鈴木靜「藤原精吾弁護士講演録『旧優生保護法事件7月3日最高裁大法廷判決-優生保護法による強制不妊手術と障害者を差別する社会』」

 2024年7月3日、最高裁判所大法廷は、旧優生保護法による人権侵害を認め、憲法違反および国家賠償を認める判決を下した。1996年まで存在した優生保護法のもとで、障害のある人は強制不妊手術等を実施してきたことが問われた裁判であり、2024年まで11か所の裁判所で起こされた事件である。

 判決があった同月26日、愛媛大学において、兵庫訴訟原告側弁護団長、藤原精吾弁護士に「旧優生保護法事件7月3日最高裁大法廷判決-優生保護法による強制不妊手術と障害者を差別する社会」についてご講演いただいた。藤原弁護士は、1967年に弁護士登録し、堀木訴訟や原爆症認定裁判、障害年金不支給処分に関する事件など多数取り組んできた。旧優生保護法事件の兵庫訴訟原告弁護団代表を務められ、最高裁判決後も優生思想の根絶のための課題に立ち向かっている。

 本稿は、講演内容について再構成し、愛媛大学法文学部論集社会科学編第58号に掲載したものである。なお、下級審や国政の動きは、講演時の状況である。

 藤原講演は、最高裁判所大法廷の判決当日の様子、判決の意義と内容だけでなく、原告である障害のある人がおかれてきた状況、強制不妊手術などの事実を知り弁護士としてどのような姿勢で取り組んできたか等、臨場感をもって話された。

 講演で、とりわけ強調したのは、最高裁判決後の現在も、優生問題は終わっていないことである。優生保護法制定は1948年であったが、その前身である国民優生法にさかのぼり、時代状況を詳しく紹介した。ゴルドンが主張した優生思想は、第二次世界大戦中のナチスのホロコーストやT4作戦として実施され、民族や障害のある人を排除し死に至らしめた歴史である。
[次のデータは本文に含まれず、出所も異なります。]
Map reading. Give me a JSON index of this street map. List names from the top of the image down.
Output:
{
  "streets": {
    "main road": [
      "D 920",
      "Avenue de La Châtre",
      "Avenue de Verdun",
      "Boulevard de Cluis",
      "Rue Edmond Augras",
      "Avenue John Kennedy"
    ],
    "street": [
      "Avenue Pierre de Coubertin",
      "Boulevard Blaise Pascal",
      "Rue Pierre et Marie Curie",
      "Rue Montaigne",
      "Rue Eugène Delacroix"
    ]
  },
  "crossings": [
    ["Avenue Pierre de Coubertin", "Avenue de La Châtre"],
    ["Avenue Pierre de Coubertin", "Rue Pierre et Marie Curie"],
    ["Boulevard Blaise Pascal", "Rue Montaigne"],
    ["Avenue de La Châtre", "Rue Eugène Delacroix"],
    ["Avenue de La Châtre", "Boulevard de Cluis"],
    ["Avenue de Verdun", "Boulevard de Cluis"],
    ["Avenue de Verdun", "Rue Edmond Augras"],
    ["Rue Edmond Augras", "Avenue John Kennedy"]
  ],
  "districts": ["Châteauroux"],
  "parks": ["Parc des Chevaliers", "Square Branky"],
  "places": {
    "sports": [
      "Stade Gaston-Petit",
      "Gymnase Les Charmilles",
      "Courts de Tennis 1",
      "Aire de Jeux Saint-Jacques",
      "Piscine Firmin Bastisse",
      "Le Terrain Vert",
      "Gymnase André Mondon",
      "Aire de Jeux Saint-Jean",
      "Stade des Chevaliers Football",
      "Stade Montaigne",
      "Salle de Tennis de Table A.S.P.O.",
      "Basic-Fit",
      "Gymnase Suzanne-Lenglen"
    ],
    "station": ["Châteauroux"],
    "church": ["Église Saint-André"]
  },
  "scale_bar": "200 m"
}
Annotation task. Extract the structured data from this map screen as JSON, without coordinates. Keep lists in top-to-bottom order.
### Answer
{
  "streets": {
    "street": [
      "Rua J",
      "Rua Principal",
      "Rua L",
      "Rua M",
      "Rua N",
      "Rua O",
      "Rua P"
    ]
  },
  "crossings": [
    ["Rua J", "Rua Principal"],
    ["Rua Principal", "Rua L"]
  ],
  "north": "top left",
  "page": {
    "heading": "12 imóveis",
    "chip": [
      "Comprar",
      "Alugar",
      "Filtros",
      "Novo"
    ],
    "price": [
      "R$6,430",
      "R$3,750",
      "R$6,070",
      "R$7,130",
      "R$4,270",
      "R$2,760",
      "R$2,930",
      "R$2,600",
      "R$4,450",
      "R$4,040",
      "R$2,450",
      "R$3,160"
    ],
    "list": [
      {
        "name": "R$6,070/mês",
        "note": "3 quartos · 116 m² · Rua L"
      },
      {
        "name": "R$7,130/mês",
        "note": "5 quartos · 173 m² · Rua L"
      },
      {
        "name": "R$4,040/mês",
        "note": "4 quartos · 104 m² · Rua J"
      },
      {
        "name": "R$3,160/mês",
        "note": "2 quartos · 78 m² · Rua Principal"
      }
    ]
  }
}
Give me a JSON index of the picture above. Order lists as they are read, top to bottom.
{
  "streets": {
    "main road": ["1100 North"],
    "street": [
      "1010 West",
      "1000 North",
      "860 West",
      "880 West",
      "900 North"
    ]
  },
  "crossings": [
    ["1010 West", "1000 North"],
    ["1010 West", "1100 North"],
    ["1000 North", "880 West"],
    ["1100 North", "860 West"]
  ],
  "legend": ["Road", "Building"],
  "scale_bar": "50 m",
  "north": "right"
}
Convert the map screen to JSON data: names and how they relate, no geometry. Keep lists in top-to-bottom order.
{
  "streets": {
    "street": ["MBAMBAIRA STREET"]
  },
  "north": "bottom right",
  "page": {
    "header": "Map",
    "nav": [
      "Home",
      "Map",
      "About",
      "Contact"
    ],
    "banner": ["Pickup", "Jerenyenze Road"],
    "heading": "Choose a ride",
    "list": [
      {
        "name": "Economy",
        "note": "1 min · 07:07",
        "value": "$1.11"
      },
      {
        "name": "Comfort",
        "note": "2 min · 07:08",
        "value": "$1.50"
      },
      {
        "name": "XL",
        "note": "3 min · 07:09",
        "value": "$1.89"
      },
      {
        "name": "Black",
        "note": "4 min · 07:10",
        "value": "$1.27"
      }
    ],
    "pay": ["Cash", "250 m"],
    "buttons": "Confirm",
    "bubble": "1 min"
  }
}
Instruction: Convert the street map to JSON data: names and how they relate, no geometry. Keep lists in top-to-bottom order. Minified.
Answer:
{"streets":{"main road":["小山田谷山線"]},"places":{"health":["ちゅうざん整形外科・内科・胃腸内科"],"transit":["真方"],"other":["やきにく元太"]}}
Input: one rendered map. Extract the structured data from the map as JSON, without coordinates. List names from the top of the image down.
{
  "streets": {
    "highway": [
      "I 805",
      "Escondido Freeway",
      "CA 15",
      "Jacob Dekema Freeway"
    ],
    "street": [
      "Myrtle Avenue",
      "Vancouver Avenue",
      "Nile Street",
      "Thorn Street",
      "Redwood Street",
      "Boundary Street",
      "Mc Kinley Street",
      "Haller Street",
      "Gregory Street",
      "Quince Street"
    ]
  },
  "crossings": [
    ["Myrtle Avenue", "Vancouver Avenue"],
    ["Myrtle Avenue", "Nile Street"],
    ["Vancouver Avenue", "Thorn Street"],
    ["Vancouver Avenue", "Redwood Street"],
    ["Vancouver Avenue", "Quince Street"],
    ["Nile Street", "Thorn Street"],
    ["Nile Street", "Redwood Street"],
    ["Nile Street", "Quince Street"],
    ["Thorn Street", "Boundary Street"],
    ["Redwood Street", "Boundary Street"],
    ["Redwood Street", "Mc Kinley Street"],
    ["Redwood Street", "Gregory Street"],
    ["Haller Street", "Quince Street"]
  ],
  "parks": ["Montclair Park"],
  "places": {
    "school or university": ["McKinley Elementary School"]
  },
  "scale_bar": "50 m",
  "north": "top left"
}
日本においては日本国憲法のもとで、優生思想を引き継ぐ優生保護法が制定されたが、長らく障害のある人の不妊手術を行い、また学校教育でも障害のある子の出産を防ぐことを教え続けた。その結果、現在も津久井やまゆり園事件などが起きている。この現実に直視し、国内法政策を見直し、優生思想の根絶に取り組む必要があると結んだ。